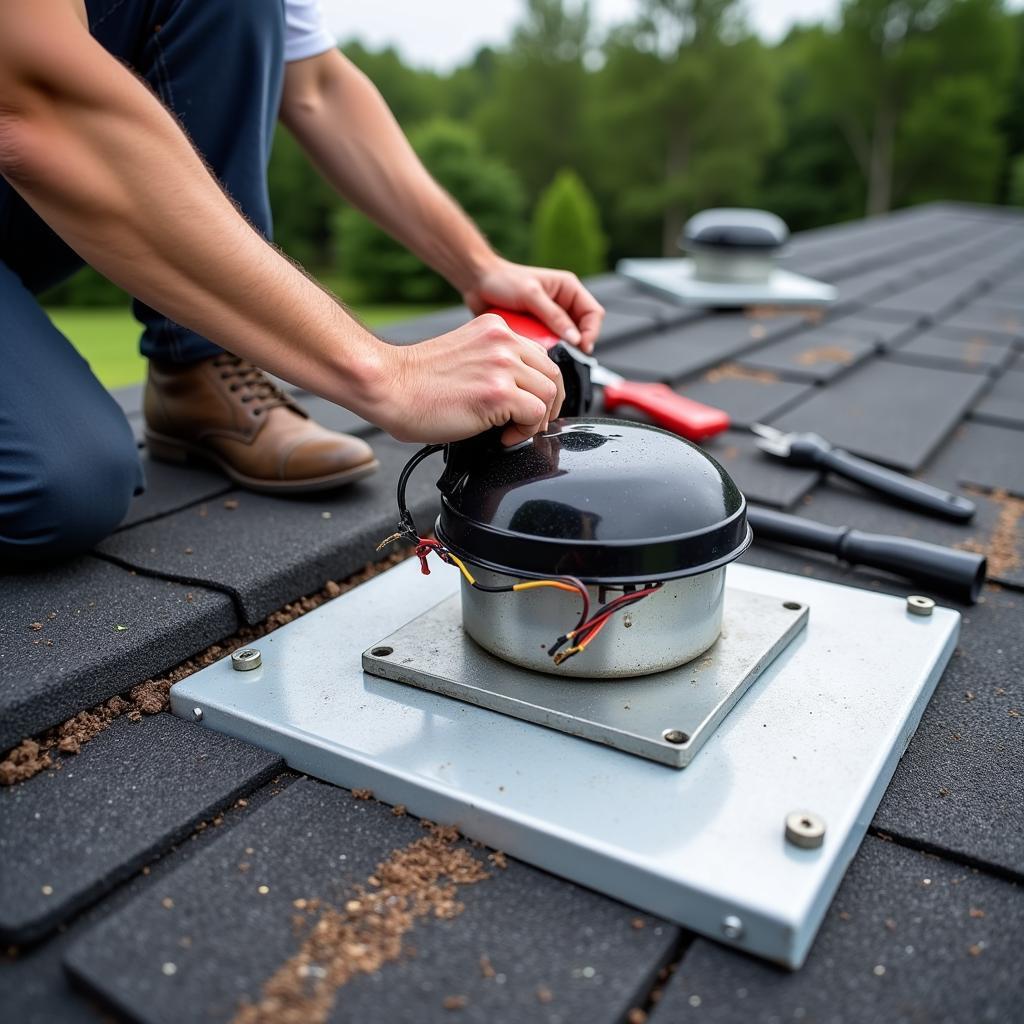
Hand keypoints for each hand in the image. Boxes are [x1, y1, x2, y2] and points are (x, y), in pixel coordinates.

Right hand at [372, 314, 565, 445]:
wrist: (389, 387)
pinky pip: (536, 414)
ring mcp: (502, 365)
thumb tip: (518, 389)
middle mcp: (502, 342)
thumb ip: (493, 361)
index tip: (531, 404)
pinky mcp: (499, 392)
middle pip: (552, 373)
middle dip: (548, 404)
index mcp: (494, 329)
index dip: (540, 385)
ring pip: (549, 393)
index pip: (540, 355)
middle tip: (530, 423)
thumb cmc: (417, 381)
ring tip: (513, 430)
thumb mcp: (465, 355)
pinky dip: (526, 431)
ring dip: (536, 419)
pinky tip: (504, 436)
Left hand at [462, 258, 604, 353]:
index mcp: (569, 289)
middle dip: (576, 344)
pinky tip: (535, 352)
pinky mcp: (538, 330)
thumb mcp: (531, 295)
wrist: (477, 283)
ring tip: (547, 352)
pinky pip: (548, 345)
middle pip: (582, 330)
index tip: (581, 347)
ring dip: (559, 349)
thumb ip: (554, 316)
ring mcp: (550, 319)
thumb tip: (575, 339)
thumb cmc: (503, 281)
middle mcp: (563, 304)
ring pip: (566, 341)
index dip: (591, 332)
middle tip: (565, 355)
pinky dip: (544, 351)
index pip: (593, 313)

---

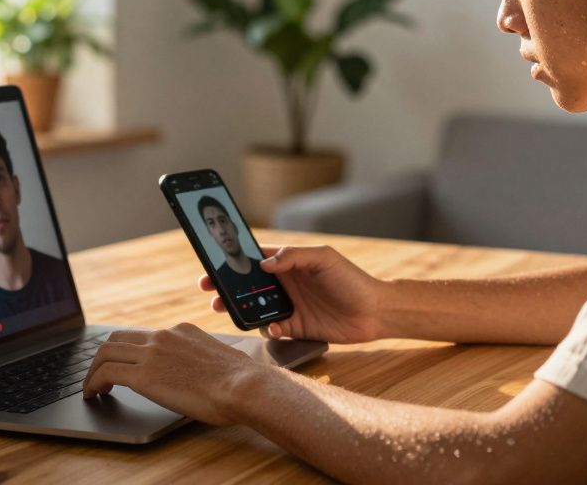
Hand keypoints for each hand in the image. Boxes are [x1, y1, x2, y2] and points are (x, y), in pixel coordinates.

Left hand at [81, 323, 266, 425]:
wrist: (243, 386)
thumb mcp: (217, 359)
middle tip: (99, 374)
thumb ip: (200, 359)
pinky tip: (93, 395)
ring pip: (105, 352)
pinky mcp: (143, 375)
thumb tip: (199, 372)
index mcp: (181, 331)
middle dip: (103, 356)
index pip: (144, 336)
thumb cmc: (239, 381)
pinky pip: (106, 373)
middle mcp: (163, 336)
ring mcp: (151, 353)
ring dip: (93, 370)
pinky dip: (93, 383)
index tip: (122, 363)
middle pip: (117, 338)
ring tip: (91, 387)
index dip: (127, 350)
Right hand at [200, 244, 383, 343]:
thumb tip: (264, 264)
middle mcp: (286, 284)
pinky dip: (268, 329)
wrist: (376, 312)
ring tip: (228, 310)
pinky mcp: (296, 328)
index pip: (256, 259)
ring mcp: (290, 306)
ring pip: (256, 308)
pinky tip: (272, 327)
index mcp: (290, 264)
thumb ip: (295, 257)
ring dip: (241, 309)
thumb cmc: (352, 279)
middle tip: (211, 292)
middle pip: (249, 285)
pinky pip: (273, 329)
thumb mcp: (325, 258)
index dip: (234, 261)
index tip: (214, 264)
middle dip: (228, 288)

#### What you have to do:
Could you reproduce, exactly, every line above from the line with "pinky pip: (273, 329)" to the line with "middle dip: (228, 288)", and no other line? Both ends count.

#### Answer to this task:
pinky pip: (273, 329)
thumb mcp: (325, 258)
index dip: (234, 261)
index tip: (214, 264)
middle dip: (228, 288)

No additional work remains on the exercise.